Mike abrió uno de los cajones y apareció un montón de papeles revueltos. Rodeó con su brazo los hombros de Pete y hojeó distraídamente uno de sus manuscritos.

—¡Por Dios! ¡Mira esto! Es parte del argumento para esa película que pensaba hacer para la televisión…

—Sí; tuve bastantes problemas convenciendo a la gente de la compañía para que no te iniciaran juicio por incumplimiento de contrato —dijo Pete.

—Gracias —añadió Mike, volviendo a poner los papeles en su lugar y cerrando el cajón. De pronto vio el antiguo piano y se acercó a él. Comenzó a tocar unos acordes de jazz.

—Toca usted muy bien —dijo Guy, entrando a la habitación—. ¿Dónde aprendió?

—El me enseñó —dijo Mike señalando a Pete con el pulgar.

—Ten cuidado, Mike. Guy está buscando un buen acompañante —añadió Pete.

—¿Canta? —preguntó Mike mientras improvisaba una versión en jazz sobre el himno británico.

—Así es… Podría ganar bien… —comenzó a decir Guy.

—Tal vez podría funcionar —la interrumpió repentinamente Mike.

—Vamos… vamos, ustedes dos. Debemos ponernos al día con la comida —dijo Pete, tomando su chaqueta.
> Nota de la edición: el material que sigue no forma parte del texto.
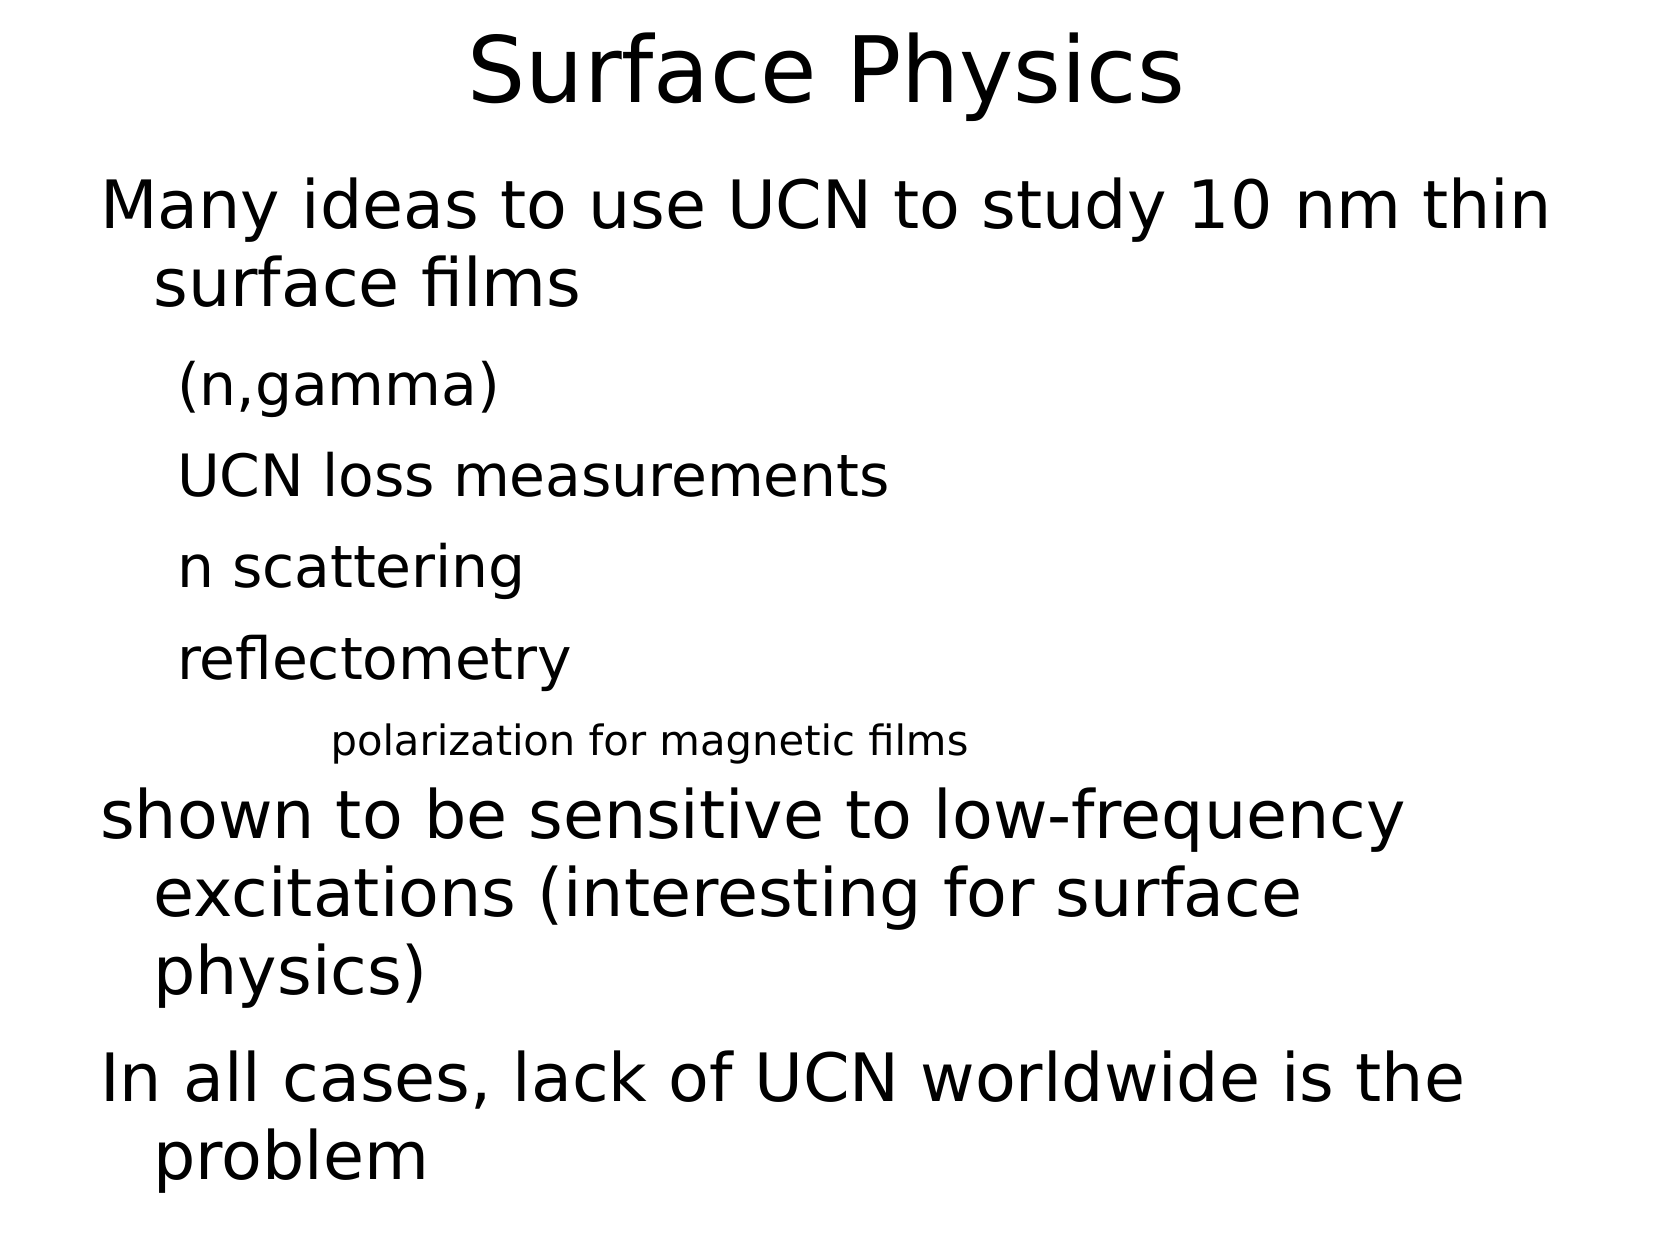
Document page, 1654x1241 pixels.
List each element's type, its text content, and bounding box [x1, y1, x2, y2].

title Surface Physics [82, 0, 1571, 166]
list Many ideas to use UCN to study 10 nm thin surface films (n,gamma) UCN loss measurements n scattering reflectometry polarization for magnetic films shown to be sensitive to low-frequency excitations (interesting for surface physics) In all cases, lack of UCN worldwide is the problem [82, 166, 1571, 1196]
Eran casi las cuatro de la mañana cuando Mike se acostó en un diván en el living. Se sentía satisfecho por haber descubierto que la comida no había variado en nada; por lo menos las especialidades hindúes que habían comido esa noche. Después de la cena, Guy había ido a cantar a su club, un lugar nuevo dedicado al jazz en el West End. Entonces, Pete se preparó para escuchar la historia de Mike. Escuchó en silencio y sin comentarios; solamente le preguntó si había ido a buscar a Smitt nuevamente. Cuando le dijo que no, se sintió aliviado y le aconsejó a Mike que no lo hiciera. Se produjo una acalorada discusión; Mike quería averiguar qué era lo que le había sucedido y se rebelaba ante la idea de mantenerse en la ignorancia. Por otra parte, Pete le aconsejaba que dejara las cosas tal como estaban.

Luego le tocó el turno a Pete de informarle las novedades que se habían producido en esos diez años, a medida que las fuera recordando. Pete no tenía mayor interés en los acontecimientos mundiales, con excepción de los relativos a la música; pero hasta él se daba cuenta de que los políticos no habían sido capaces de controlar eficientemente la explosión demográfica y culpaban a los científicos. Estos a su vez, se veían obligados a descubrir nuevos medios para producir otras substancias alimenticias en cantidades cada vez mayores.

Mike durmió bien. Se sentía muy animado cuando Guy le alcanzó una taza de té.

—¿Qué quiere tomar para el desayuno? —le preguntó Guy, todavía vestida con su traje de cantante.

—¿A esta hora vuelve? —interrogó Mike, incorporándose sobre un brazo para alcanzar la taza que le ofrecía.

—Sí; trabajo en dos shows. Uno a las once y el otro a eso de las dos de la madrugada. Por desgracia el club no cierra hasta que se vaya el último borracho —dijo con una sonrisa.

—Bueno; si le preparara a Pete el suculento desayuno al que está acostumbrado, yo comeré lo mismo.

—Pete ya no come tanto como antes; tiene un problema de corazón.

—¿Un problema de qué? —interrogó Mike incrédulo.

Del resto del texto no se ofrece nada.